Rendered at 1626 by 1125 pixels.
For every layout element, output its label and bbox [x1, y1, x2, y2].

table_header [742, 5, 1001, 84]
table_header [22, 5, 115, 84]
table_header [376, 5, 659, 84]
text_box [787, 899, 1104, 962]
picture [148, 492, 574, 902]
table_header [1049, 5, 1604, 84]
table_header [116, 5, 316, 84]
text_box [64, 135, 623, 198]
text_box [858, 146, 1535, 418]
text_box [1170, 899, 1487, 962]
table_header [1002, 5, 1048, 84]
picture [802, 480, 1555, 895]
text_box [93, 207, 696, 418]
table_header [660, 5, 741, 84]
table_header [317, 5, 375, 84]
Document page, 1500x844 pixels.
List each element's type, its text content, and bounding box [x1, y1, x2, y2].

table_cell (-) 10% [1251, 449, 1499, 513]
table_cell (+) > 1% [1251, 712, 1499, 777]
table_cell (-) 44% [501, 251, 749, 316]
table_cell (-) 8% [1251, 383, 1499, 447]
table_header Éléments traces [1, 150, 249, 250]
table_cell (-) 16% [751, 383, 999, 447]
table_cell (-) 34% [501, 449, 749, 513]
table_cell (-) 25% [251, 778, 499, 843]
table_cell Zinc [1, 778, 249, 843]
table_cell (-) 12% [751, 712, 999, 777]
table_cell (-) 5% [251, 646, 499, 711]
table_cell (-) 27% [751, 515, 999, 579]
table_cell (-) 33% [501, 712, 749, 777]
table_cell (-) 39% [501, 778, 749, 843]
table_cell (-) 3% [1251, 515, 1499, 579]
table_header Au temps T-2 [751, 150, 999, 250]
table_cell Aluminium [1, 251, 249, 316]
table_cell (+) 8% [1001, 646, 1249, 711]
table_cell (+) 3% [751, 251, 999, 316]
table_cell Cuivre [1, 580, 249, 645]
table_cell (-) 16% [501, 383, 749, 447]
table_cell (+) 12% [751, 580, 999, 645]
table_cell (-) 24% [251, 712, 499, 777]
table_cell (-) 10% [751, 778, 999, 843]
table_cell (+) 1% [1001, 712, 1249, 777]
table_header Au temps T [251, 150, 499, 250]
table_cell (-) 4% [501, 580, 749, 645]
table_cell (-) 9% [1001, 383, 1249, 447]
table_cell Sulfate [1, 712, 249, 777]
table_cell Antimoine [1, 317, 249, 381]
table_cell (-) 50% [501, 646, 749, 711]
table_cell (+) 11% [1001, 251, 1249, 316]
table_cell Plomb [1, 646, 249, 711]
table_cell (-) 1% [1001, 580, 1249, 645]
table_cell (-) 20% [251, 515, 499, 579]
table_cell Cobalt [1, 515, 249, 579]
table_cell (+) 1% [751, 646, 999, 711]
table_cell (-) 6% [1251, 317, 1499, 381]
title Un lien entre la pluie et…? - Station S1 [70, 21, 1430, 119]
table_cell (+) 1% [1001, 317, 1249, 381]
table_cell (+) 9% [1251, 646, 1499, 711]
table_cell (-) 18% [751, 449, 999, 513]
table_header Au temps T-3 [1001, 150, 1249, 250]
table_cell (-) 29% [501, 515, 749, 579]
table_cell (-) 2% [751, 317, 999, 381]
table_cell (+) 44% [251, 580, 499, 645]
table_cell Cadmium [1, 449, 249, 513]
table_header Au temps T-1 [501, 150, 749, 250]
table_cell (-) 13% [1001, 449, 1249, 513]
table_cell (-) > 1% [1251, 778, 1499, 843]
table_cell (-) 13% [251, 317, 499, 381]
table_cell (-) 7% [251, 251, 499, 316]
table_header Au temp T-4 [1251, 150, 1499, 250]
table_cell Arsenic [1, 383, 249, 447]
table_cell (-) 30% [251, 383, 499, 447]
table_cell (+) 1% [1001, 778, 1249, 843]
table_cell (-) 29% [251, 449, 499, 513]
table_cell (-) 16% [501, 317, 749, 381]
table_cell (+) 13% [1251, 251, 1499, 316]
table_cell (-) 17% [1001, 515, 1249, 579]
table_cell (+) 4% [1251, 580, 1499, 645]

▸ **YOUR TASK**
Repeat the whole listing word for word.

▸ **WRITTEN RESPONSE**
Rendered at 1626 by 1125 pixels.
For every layout element, output its label and bbox [x1, y1, x2, y2].

table_header [742, 5, 1001, 84]
table_header [22, 5, 115, 84]
table_header [376, 5, 659, 84]
text_box [787, 899, 1104, 962]
picture [148, 492, 574, 902]
table_header [1049, 5, 1604, 84]
table_header [116, 5, 316, 84]
text_box [64, 135, 623, 198]
text_box [858, 146, 1535, 418]
text_box [1170, 899, 1487, 962]
table_header [1002, 5, 1048, 84]
picture [802, 480, 1555, 895]
text_box [93, 207, 696, 418]
table_header [660, 5, 741, 84]
table_header [317, 5, 375, 84]
Document page, 1500x844 pixels.
List each element's type, its text content, and bounding box [x1, y1, x2, y2].

table_cell (-) 10% [1251, 449, 1499, 513]
table_cell (+) > 1% [1251, 712, 1499, 777]
table_cell (-) 44% [501, 251, 749, 316]
table_cell (-) 8% [1251, 383, 1499, 447]
table_header Éléments traces [1, 150, 249, 250]
table_cell (-) 16% [751, 383, 999, 447]
table_cell (-) 34% [501, 449, 749, 513]
table_cell (-) 25% [251, 778, 499, 843]
table_cell Zinc [1, 778, 249, 843]
table_cell (-) 12% [751, 712, 999, 777]
table_cell (-) 5% [251, 646, 499, 711]
table_cell (-) 27% [751, 515, 999, 579]
table_cell (-) 33% [501, 712, 749, 777]
table_cell (-) 39% [501, 778, 749, 843]
table_cell (-) 3% [1251, 515, 1499, 579]
table_header Au temps T-2 [751, 150, 999, 250]
table_cell Aluminium [1, 251, 249, 316]
table_cell (+) 8% [1001, 646, 1249, 711]
table_cell (+) 3% [751, 251, 999, 316]
table_cell Cuivre [1, 580, 249, 645]
table_cell (-) 16% [501, 383, 749, 447]
table_cell (+) 12% [751, 580, 999, 645]
table_cell (-) 24% [251, 712, 499, 777]
table_cell (-) 10% [751, 778, 999, 843]
table_cell (+) 1% [1001, 712, 1249, 777]
table_header Au temps T [251, 150, 499, 250]
table_cell (-) 4% [501, 580, 749, 645]
table_cell (-) 9% [1001, 383, 1249, 447]
table_cell Sulfate [1, 712, 249, 777]
table_cell Antimoine [1, 317, 249, 381]
table_cell (-) 50% [501, 646, 749, 711]
table_cell (+) 11% [1001, 251, 1249, 316]
table_cell Plomb [1, 646, 249, 711]
table_cell (-) 1% [1001, 580, 1249, 645]
table_cell (-) 20% [251, 515, 499, 579]
table_cell Cobalt [1, 515, 249, 579]
table_cell (+) 1% [751, 646, 999, 711]
table_cell (-) 6% [1251, 317, 1499, 381]
title Un lien entre la pluie et…? - Station S1 [70, 21, 1430, 119]
table_cell (+) 1% [1001, 317, 1249, 381]
table_cell (+) 9% [1251, 646, 1499, 711]
table_cell (-) 18% [751, 449, 999, 513]
table_header Au temps T-3 [1001, 150, 1249, 250]
table_cell (-) 29% [501, 515, 749, 579]
table_cell (-) 2% [751, 317, 999, 381]
table_cell (+) 44% [251, 580, 499, 645]
table_cell Cadmium [1, 449, 249, 513]
table_header Au temps T-1 [501, 150, 749, 250]
table_cell (-) 13% [1001, 449, 1249, 513]
table_cell (-) > 1% [1251, 778, 1499, 843]
table_cell (-) 13% [251, 317, 499, 381]
table_cell (-) 7% [251, 251, 499, 316]
table_header Au temp T-4 [1251, 150, 1499, 250]
table_cell Arsenic [1, 383, 249, 447]
table_cell (-) 30% [251, 383, 499, 447]
table_cell (+) 1% [1001, 778, 1249, 843]
table_cell (-) 29% [251, 449, 499, 513]
table_cell (-) 16% [501, 317, 749, 381]
table_cell (+) 13% [1251, 251, 1499, 316]
table_cell (-) 17% [1001, 515, 1249, 579]
table_cell (+) 4% [1251, 580, 1499, 645]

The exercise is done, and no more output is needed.